Kaum hatten sie die Gruppe hinter sich gelassen, begann das Geschnatter und Gelächter wieder von vorn. Lauter als zuvor. Tim blickte zurück. »Was war denn da los? Hast du so was schon mal erlebt?«
»Was denn?«, murmelte Farid.
»Na, das da eben. Erzähl mir nicht, das wäre dir nicht aufgefallen.«
Sein Freund blickte starr zu Boden. »Kein Plan, wovon du redest.«
»Du verarschst mich …«
»Tue ich nicht. Was weiß ich, was in deren Köpfen abgeht. Ist mir auch egal.«
»Hm.« Tim war nicht überzeugt. Mädchen waren ein Dauerthema bei ihnen. Je unerreichbarer, desto interessanter. Aber es war Montagmorgen, da tickten die Uhren scheinbar anders. Schweigend gingen sie ein paar Meter, dann fing Farid wieder damit an, den letzten Abend durchzukauen. »Dir ist doch nichts passiert, oder? Ich meine bei dem Sturz. Nichts verstaucht oder so?« Er tastete an ihm herum. Tim nervte diese übertriebene Fürsorge. »Mir geht’s prima«, sagte er. »Mach dir mal nicht ins Hemd.«
»Na ja, es war ein ganz schön tiefer Fall. Hättest dir mal den Film ansehen sollen. Da kann man echt Angst kriegen.«
»Jetzt hör aber auf«, sagte Tim. »Gegen einen Kopfsprung vom Zehn-Meter-Turm war das gestern ein kleiner Plumpser.« Er verschwieg, dass er für einen kurzen Moment echte Todesangst empfunden hatte. »Nur schade, dass es mein MP3-Player nicht überstanden hat«, sagte er. »Gibt keinen Mucks mehr von sich.«
»Oh, das tut mir leid«, sagte Farid. »Ein Glück, dass du dein Handy nicht dabeihattest. Das wäre sonst auch im Arsch gewesen.«
»Allerdings. Um den Player ist es nicht schade. Er war alt und nicht mehr besonders gut. Vermutlich ist er deswegen verreckt, weil ich so lange gebraucht habe, um aus dem Wasser rauszukommen. Ich hab echt die Strömung unterschätzt.«
»Ich auch«, sagte Farid hastig. »Ich bin das ganze Ufer mit dem Rad abgefahren und habe dich nicht gefunden. Mann, was habe ich mir Sorgen gemacht. Wer kommt auch drauf, dass du zur anderen Seite rüberschwimmst.«
»Ich habe dir doch gesagt, dass man dort besser rausklettern kann«, sagte Tim mit gesenkter Stimme. »Vermutlich hast du mir wieder mal nicht richtig zugehört. Ist auch egal jetzt. Mir wäre es lieber, wenn wir von was anderem sprechen. Muss ja nicht gleich die ganze Schule erfahren, was wir gestern getrieben haben.«
»Äh, jetzt, wo du es erwähnst«, Farid sah sich panisch um. »Es gibt da etwas, was ich dir sagen wollte …«
Tim stieß ein genervtes Grunzen aus. »Nicht jetzt, okay? Ich habe echt andere Probleme.«
»Wovon redest du?«
»Ich habe mich doch bei der Limmer für die mündliche Prüfung angemeldet, schon vergessen? Damit ich meine Note aufpolieren kann. Ich muss mich jetzt echt konzentrieren.« Er verschwieg, dass ihn dieses Gedicht so runtergezogen hatte, dass er keine Lust mehr auf irgendwas gehabt hatte. Nicht mal auf einen Chat mit seinem besten Kumpel.
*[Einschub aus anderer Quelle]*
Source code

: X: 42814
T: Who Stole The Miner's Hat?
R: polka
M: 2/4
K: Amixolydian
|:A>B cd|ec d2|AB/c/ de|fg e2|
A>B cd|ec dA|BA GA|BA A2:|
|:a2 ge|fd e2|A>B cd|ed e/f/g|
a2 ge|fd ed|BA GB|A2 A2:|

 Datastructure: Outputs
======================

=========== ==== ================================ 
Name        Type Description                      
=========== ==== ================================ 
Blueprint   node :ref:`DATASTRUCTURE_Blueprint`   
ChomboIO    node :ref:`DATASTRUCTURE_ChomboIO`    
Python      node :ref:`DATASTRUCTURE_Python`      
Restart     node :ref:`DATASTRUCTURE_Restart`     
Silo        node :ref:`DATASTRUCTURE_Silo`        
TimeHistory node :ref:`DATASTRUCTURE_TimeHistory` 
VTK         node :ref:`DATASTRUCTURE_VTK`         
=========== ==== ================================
»Na ja, dann eben später.« Irgendetwas lag Farid auf der Seele, das konnte Tim sehen. Aber was immer das war, es musste warten.
Als sie das Klassenzimmer erreichten, waren die meisten ihrer Mitschüler schon da und wieder hatte Tim ein etwas ungutes Gefühl, als er die anderen sah. In allen Ecken des Klassenzimmers wurde aufgeregt geredet und getuschelt. Als sie eintraten, erstarben die Gespräche – als hätte man bei einem Radio den Lautstärkeknopf auf null gedreht. Viele seiner Mitschüler warfen Tim interessierte Blicke zu, manche flüsterten hinter vorgehaltener Hand. Offensichtlich waren Farid und er die Einzigen, die keine Ahnung hatten, worum es ging. Oder?